## YOUR GOAL
Each line below with the string "directory" should be copied.

## DATA IN THIS EXERCISE
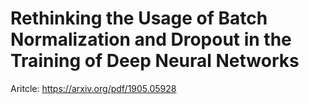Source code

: # Rethinking the Usage of Batch Normalization and Dropout in the Training of Deep Neural Networks

Aritcle: https://arxiv.org/pdf/1905.05928
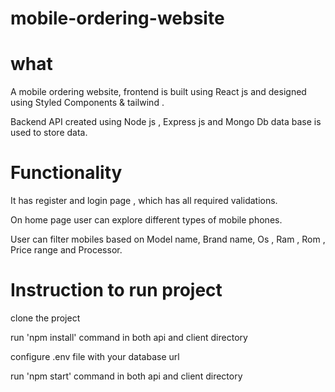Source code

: # mobile-ordering-website
# what
A mobile ordering website, frontend is built using React js and designed using Styled Components & tailwind .

Backend API created using Node js , Express js and Mongo Db data base is used to store data.

# Functionality
It has  register and login page , which has all required validations.

On home page user can explore different types of mobile phones.

User can filter mobiles based on Model name, Brand name, Os , Ram , Rom , Price range and Processor.

# Instruction to run project
clone the project

run 'npm install' command in both api and client directory

configure .env file with your database url

run 'npm start' command in both api and client directory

## YOUR RESPONSE
run 'npm install' command in both api and client directory
run 'npm start' command in both api and client directory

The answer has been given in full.